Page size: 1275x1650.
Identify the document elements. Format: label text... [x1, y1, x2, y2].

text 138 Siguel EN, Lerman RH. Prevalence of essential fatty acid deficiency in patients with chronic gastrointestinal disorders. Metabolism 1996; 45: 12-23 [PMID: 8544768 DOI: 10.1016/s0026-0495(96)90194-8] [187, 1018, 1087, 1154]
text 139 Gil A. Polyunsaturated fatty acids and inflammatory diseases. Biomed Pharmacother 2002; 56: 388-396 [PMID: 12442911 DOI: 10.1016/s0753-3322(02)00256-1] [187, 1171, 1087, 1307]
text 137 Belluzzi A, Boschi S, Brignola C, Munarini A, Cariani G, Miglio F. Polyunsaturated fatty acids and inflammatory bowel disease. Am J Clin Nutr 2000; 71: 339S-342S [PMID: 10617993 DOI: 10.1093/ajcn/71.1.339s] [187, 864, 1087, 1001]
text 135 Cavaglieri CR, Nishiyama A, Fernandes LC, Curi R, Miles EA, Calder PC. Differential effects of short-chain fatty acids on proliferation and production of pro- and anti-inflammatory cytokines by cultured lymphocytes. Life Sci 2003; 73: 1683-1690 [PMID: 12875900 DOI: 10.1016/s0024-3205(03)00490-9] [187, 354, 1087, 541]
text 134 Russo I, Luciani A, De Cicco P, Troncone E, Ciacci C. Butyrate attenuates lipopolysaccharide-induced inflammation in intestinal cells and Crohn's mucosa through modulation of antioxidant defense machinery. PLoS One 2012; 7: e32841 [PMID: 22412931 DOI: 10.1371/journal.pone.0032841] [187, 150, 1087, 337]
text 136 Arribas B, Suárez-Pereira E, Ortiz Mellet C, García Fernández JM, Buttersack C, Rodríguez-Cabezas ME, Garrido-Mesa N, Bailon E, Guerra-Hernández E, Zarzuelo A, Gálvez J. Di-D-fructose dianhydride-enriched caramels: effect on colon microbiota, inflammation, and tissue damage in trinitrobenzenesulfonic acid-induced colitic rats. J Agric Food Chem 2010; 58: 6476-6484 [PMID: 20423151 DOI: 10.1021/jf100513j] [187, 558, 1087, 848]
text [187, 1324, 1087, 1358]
○ ○ ○ ○ ○
WHAT THE TASK ASKS
Word for word, copy every entry.

RESULT
Page size: 1275x1650.
Identify the document elements. Format: label text... [x1, y1, x2, y2].

text 138 Siguel EN, Lerman RH. Prevalence of essential fatty acid deficiency in patients with chronic gastrointestinal disorders. Metabolism 1996; 45: 12-23 [PMID: 8544768 DOI: 10.1016/s0026-0495(96)90194-8] [187, 1018, 1087, 1154]
text 139 Gil A. Polyunsaturated fatty acids and inflammatory diseases. Biomed Pharmacother 2002; 56: 388-396 [PMID: 12442911 DOI: 10.1016/s0753-3322(02)00256-1] [187, 1171, 1087, 1307]
text 137 Belluzzi A, Boschi S, Brignola C, Munarini A, Cariani G, Miglio F. Polyunsaturated fatty acids and inflammatory bowel disease. Am J Clin Nutr 2000; 71: 339S-342S [PMID: 10617993 DOI: 10.1093/ajcn/71.1.339s] [187, 864, 1087, 1001]
text 135 Cavaglieri CR, Nishiyama A, Fernandes LC, Curi R, Miles EA, Calder PC. Differential effects of short-chain fatty acids on proliferation and production of pro- and anti-inflammatory cytokines by cultured lymphocytes. Life Sci 2003; 73: 1683-1690 [PMID: 12875900 DOI: 10.1016/s0024-3205(03)00490-9] [187, 354, 1087, 541]
text 134 Russo I, Luciani A, De Cicco P, Troncone E, Ciacci C. Butyrate attenuates lipopolysaccharide-induced inflammation in intestinal cells and Crohn's mucosa through modulation of antioxidant defense machinery. PLoS One 2012; 7: e32841 [PMID: 22412931 DOI: 10.1371/journal.pone.0032841] [187, 150, 1087, 337]
text 136 Arribas B, Suárez-Pereira E, Ortiz Mellet C, García Fernández JM, Buttersack C, Rodríguez-Cabezas ME, Garrido-Mesa N, Bailon E, Guerra-Hernández E, Zarzuelo A, Gálvez J. Di-D-fructose dianhydride-enriched caramels: effect on colon microbiota, inflammation, and tissue damage in trinitrobenzenesulfonic acid-induced colitic rats. J Agric Food Chem 2010; 58: 6476-6484 [PMID: 20423151 DOI: 10.1021/jf100513j] [187, 558, 1087, 848]
text [187, 1324, 1087, 1358]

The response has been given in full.